Missing for two years, runaway boy finally back in Kabul

In 2003, 11-year-old Jawad Hameed ran away from home, travelling some 400 km from Kabul to Islamabad. He slept in the park until he was moved to a shelter run by an Afghan women's association. He was reunited with his family this week, thanks for efforts by UNHCR and its Pakistani partner, SHARP.
17 March 2005
Jawad hugging his father in Islamabad after a two-year absence.

ISLAMABAD, Pakistan, March 17 (UNHCR) - Eleven-year-old Jawad Hameed was fed up with life in Kabul. "I used to go to school and after that I had to go to the mechanic workshop to earn some money," he explained, adding that he wished he could spend his day watching movies and playing sports instead.

His father, Abdul Hameed, recalled, "One day when I came home from work, my wife told me Jawad had not returned from the workshop. I didn't worry because sometimes his boss kept him longer when there was extra work. But the next day he told me Jawad had not come to work."

Abdul searched the city, asking relatives if they had seen his son. He spent the next two years waiting for news, not knowing if the boy was dead or alive until the UN refugee agency contacted him recently.

What happened was that Jawad had run away from home, back to Pakistan where his family had spent three years in exile in the 1990s. His father worked as an electrician and sold French fries for a living in Islamabad and Rawalpindi after fleeing Afghanistan in 1994, but took the family back to Afghanistan in 1997 due to financial problems.

Perhaps seeking remnants of his past, Jawad left Kabul and crossed the Torkham border into Peshawar. He then moved on to Islamabad and Rawalpindi, travelling nearly 400 km on his own.

For four days he lived in a park beside Rawalpindi's busy market, playing with other children during the day and sleeping in the park at night.

"At the beginning I felt very happy among other children, who played in the park.

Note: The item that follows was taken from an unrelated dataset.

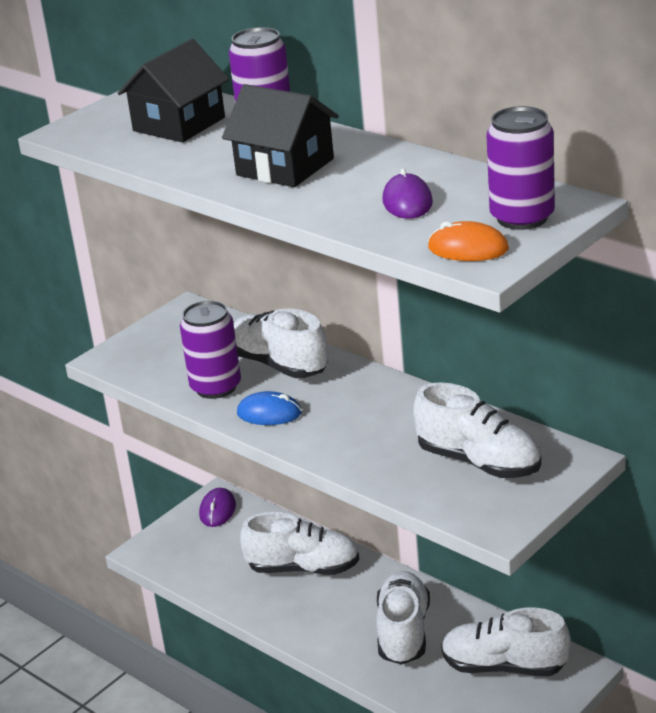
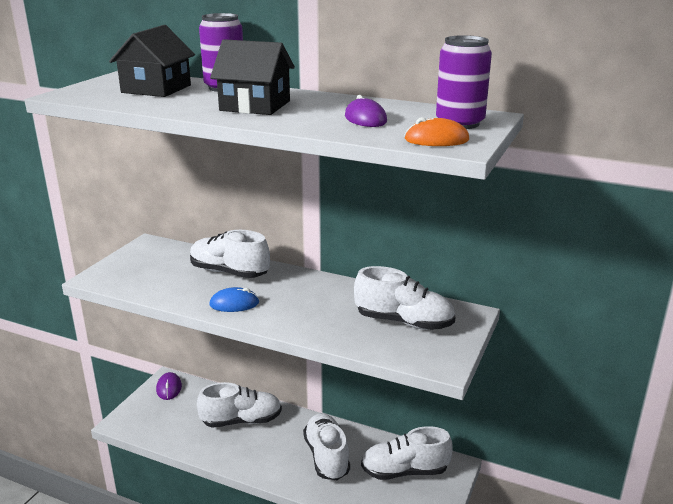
camera: 20 degrees left, 5 degrees down
(216, 387) = (187, 290): purple can -> none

But in the night I felt scared," Jawad recalled. "One morning I was sitting on the bench alone and watching some people who were joking and doing exercise in the park when some person I didn't know came and asked me who I was and where I lived.

"I told him I was alone and my family lived in Kabul. He handed me over to the park's security guards and they called the Edhi Foundation," he said, referring to the Pakistani charity that provides humanitarian services ranging from shelter to ambulances.

After a week at the Edhi Welfare Centre in Rawalpindi, a visiting UNHCR team moved him to a shelter for runaway children managed by the Afghan charity, the Revolutionary Afghan Women's Association (RAWA). RAWA provided food and medical care and enrolled him in a formal education programme. With proper care and attention, the troubled child became a hardworking student in second grade.

Late last year, another Afghan child recognized Jawad and told the shelter's caretaker, Jan Agha, that the boy's uncle lived in Rawalpindi. Agha alerted the Society for Human Rights and Prisoners Aid (SHARP), and a team from UNHCR and SHARP brought him to his uncle, who immediately identified his missing nephew and set about contacting the family in Kabul.

On Monday, two years after his disappearance, UNHCR staff brought Jawad, now 13, from the shelter to the SHARP office in Islamabad, where his father was waiting anxiously. As the two hugged in joy, Hameed promised he would not force his son to work after school, while Jawad promised never to run away again.